Он сердито на нее посмотрел.
— Не надо было уходить. И вообще ты еще не попробовала.
— Думаю, что чеснока ты переложил, но я ведь не собираюсь ни с кем целоваться, — сказала она и тут же пожалела о своих словах.
— Это можно устроить. — Он окинул ее с головы до ног таким взглядом, словно раздевал глазами.
— Размечтался, — пробормотала она в ответ и вынула две миски. — Вот — раскладывай, а я займусь вином. Хочешь вина?
— Не возражаю против белого. Красное было бы тяжеловато.
— Ну, не знаю. Красное смягчило бы вкус чеснока.

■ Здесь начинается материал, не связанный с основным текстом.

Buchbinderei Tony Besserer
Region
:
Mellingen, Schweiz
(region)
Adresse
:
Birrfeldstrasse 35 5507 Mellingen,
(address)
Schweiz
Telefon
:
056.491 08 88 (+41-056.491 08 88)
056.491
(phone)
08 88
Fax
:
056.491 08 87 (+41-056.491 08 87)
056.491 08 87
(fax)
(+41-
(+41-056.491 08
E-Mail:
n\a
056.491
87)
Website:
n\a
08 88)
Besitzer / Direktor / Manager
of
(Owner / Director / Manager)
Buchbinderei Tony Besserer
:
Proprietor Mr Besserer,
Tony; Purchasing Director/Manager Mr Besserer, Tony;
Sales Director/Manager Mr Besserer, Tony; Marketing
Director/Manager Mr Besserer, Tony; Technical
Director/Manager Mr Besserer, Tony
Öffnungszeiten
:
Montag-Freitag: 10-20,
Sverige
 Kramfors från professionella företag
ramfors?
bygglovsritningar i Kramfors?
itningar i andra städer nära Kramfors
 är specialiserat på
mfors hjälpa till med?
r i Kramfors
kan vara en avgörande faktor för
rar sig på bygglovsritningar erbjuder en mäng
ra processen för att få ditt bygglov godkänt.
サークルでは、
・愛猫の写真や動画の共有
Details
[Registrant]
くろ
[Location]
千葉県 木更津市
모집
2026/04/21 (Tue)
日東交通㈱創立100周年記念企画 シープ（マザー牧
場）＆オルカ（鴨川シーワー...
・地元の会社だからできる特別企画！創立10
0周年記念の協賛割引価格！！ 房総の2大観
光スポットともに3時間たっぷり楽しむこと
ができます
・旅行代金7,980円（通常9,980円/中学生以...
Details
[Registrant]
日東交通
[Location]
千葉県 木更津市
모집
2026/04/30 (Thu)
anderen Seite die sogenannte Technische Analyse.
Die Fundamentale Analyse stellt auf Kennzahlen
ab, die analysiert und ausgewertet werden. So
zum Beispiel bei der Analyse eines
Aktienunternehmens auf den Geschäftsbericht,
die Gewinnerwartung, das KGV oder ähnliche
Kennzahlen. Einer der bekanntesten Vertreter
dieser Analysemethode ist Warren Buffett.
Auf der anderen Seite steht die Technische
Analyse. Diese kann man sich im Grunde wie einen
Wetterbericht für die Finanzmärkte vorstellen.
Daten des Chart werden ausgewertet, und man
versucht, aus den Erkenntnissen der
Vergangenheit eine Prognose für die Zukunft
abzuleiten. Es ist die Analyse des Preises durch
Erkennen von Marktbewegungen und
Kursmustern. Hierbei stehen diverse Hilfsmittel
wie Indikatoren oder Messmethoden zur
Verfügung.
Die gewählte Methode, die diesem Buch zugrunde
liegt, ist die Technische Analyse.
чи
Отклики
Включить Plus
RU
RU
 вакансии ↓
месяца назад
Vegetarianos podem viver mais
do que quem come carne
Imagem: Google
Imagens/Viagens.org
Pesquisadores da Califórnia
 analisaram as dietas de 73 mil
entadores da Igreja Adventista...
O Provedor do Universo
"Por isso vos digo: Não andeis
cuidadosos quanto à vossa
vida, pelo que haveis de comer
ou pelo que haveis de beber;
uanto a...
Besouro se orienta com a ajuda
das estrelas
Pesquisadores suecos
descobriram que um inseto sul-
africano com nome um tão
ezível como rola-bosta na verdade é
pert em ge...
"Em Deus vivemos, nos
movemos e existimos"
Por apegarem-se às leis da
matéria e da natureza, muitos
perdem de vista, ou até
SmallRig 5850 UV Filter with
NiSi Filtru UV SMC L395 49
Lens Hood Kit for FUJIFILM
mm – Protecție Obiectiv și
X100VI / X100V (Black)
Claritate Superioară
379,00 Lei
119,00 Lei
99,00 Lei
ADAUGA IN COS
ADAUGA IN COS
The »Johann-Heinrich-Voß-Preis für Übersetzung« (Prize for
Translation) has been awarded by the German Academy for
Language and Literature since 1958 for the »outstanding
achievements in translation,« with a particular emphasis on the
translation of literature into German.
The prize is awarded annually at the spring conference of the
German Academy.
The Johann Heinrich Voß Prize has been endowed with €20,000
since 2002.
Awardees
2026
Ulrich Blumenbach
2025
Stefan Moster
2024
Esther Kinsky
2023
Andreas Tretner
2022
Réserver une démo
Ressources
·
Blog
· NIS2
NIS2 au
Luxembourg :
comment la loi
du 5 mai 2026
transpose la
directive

Он в сердцах бросил ложку в сковородку и вышел в коридор. Хлопнула входная дверь.
Вот это да. Она хотела всего лишь подшутить над ним. Она ведь знала, что Макс не умеет готовить; а он так старался.
Джулия услышала, как сорвался с места его спортивный автомобиль, и, прикрыв крышкой сковородку, села и стала ждать. Чего ждать? Если он вернется, она попросит у него прощения, а если не вернется… Что тогда? Она лишила девочек отца, а себя — единственного мужчины, которого когда-либо любила. Неужели нельзя было помолчать? О черт. И она даже не может ему позвонить, чтобы извиниться.